Battery-free pacemaker in the works

A replica of a human heart, constructed of gel, being shown at an European Society of Cardiology meeting in 2013. Swiss engineers from the University of Bern's cardiovascular engineering group say that their technology for a prototype battery-less pacemaker is still being developed, and not scheduled for human testing yet.
PHOTO: Battery-free pacemaker in the works

BARCELONA - Swiss engineers, famous for making the world's finest watches, are turning their hands to cardiology with a prototype battery-less pacemaker based on a self-winding wristwatch.

Current pacemakers, which help the heart beat more regularly, offer a lifeline for many patients with cardiac problems, but the battery power is a limiting factor, as replacing them requires surgical intervention.

Adrian Zurbuchen of the University of Bern's cardiovascular engineering group built a device, using automatic clockwork first developed for pocket watches by Swiss watchmaker Abraham-Louis Perrelet in 1777.

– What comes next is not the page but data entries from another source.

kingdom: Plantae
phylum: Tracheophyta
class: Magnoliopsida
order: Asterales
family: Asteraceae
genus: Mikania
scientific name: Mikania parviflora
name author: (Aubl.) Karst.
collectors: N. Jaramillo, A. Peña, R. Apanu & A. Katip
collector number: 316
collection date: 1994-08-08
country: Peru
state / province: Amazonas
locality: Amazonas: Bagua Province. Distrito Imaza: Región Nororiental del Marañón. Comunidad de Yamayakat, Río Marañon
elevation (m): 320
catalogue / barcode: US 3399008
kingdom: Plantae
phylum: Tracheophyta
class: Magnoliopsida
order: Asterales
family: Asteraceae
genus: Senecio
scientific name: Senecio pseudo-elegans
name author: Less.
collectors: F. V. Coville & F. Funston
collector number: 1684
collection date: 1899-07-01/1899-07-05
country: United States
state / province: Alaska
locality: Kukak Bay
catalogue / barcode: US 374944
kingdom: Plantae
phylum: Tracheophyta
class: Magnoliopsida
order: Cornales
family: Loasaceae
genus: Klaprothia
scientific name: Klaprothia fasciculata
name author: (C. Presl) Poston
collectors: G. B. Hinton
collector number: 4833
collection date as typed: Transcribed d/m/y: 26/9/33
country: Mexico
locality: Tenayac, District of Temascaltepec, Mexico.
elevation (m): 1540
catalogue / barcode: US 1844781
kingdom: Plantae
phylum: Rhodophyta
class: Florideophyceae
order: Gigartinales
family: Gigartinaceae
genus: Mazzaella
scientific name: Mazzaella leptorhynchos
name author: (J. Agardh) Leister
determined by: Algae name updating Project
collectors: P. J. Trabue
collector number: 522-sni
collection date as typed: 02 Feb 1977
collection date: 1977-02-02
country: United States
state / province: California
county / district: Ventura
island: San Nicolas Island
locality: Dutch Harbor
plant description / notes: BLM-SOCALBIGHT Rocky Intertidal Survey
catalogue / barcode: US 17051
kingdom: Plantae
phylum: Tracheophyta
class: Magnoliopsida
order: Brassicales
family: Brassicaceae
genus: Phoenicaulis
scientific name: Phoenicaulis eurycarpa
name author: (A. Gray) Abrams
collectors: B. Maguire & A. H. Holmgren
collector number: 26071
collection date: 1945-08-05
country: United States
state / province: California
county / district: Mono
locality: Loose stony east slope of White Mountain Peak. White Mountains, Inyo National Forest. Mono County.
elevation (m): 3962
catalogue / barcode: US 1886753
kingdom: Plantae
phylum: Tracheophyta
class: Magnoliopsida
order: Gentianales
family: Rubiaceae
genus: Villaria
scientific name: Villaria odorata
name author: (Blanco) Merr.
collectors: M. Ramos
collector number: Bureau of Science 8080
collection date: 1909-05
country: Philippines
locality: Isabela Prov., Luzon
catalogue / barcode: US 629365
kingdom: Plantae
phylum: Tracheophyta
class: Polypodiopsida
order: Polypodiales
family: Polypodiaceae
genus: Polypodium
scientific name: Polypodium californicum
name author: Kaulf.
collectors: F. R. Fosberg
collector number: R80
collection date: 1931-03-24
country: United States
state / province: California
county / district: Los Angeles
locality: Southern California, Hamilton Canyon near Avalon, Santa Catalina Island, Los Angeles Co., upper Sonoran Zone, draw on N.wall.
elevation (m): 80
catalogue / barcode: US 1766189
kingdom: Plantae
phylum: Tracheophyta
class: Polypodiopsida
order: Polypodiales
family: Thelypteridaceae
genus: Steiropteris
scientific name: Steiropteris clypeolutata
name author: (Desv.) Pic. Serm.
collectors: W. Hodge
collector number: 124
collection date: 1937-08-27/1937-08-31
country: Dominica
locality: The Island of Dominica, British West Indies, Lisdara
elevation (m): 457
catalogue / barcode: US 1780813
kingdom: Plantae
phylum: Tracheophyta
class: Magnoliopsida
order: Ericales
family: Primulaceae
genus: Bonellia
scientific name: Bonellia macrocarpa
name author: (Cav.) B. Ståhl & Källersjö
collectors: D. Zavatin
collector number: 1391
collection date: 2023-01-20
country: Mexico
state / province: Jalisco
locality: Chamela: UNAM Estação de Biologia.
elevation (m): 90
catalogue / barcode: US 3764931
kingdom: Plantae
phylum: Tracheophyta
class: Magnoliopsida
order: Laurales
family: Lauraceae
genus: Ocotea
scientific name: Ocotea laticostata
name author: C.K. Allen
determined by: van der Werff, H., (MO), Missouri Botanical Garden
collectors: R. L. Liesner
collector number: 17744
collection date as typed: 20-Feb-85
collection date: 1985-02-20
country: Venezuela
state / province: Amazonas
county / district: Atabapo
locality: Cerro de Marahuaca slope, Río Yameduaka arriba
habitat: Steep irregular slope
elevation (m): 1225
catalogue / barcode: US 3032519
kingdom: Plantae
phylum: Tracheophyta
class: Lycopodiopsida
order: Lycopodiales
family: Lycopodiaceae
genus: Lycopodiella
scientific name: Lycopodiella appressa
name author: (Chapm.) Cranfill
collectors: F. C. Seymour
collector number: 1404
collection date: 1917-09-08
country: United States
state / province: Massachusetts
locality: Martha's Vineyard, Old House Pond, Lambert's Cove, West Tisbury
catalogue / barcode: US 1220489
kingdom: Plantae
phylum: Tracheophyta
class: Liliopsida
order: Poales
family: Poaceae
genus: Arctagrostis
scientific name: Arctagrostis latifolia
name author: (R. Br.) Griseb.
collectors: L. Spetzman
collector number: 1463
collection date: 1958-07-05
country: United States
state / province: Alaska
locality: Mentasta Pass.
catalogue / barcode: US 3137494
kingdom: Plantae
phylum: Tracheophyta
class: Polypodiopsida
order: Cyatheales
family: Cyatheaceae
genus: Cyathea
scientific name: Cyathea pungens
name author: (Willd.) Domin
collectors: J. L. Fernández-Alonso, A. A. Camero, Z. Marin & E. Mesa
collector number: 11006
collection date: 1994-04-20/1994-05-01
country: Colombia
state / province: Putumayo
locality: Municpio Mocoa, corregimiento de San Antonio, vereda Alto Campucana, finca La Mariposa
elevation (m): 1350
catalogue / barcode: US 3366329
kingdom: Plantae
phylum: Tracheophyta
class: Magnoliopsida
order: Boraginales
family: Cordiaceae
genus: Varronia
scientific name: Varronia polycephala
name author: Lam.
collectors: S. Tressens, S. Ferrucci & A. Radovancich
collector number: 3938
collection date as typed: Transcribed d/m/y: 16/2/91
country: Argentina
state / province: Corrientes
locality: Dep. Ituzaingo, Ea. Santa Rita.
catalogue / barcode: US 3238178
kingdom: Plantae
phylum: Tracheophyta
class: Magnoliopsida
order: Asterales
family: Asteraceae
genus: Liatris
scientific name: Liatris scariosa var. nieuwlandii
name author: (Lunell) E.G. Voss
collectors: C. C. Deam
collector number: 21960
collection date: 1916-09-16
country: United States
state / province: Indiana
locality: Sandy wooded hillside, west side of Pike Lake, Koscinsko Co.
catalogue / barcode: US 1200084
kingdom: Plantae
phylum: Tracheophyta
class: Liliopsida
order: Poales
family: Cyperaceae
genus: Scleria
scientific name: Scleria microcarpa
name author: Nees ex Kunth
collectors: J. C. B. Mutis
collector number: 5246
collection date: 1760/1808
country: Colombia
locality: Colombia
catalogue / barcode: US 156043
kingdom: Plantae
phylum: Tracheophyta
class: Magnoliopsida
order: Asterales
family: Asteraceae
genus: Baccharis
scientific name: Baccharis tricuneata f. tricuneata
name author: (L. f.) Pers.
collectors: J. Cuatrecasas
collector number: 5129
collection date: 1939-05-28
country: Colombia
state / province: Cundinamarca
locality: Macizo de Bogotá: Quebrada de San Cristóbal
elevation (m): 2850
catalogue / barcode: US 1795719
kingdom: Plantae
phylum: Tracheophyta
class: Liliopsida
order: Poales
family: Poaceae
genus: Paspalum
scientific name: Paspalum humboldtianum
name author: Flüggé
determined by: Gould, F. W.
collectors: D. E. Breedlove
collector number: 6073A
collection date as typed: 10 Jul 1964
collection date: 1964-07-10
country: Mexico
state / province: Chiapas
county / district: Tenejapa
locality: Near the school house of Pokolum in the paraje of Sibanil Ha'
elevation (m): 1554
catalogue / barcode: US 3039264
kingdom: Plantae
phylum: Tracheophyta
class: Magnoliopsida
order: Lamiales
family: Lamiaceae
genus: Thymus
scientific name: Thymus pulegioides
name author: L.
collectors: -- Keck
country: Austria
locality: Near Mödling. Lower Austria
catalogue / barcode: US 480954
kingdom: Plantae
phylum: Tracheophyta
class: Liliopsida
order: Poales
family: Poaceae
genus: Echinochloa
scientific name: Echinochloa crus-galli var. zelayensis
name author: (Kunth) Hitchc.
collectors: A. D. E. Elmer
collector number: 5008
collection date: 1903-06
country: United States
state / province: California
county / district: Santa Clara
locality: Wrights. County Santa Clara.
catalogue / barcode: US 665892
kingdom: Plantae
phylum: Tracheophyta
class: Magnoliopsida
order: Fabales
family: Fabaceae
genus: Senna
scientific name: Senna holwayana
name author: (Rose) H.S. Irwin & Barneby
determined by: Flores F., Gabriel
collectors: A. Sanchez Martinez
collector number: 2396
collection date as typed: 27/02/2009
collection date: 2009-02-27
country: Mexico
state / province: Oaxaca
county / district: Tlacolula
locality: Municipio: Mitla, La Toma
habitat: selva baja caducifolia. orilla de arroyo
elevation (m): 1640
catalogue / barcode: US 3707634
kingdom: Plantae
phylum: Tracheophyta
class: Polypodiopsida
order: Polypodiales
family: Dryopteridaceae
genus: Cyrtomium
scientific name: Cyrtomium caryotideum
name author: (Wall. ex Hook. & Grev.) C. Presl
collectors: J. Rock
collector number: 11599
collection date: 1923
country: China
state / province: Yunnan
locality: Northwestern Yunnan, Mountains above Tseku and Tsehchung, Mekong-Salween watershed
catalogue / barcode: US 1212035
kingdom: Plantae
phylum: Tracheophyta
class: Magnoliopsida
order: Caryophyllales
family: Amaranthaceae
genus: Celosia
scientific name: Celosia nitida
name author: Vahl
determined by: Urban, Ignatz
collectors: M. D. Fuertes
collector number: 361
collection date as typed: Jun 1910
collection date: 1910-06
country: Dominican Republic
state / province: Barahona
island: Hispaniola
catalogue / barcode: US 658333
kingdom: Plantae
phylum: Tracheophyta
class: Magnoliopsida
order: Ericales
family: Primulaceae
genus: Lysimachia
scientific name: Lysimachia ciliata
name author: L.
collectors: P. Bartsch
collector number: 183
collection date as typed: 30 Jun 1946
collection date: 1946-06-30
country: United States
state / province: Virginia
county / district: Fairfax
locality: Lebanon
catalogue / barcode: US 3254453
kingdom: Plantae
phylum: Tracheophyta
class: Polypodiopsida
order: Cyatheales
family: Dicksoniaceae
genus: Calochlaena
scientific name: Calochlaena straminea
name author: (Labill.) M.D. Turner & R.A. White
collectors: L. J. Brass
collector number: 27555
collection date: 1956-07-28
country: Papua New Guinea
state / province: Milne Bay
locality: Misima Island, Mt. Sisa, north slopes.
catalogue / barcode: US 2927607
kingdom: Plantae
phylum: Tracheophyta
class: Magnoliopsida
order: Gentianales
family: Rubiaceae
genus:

In the same way that an automatic watch winds itself when it moves on the wrist, the clockwork pacemaker generates electrical current using the movement of heart muscle. To do this, it is stitched directly onto the heart.

So far, the experimental system has been tested only on pigs, Mr Zurbuchen told the annual meeting of the European Society of Cardiology in Barcelona yesterday. The research is still at an early stage and there is, as yet, no schedule for human testing.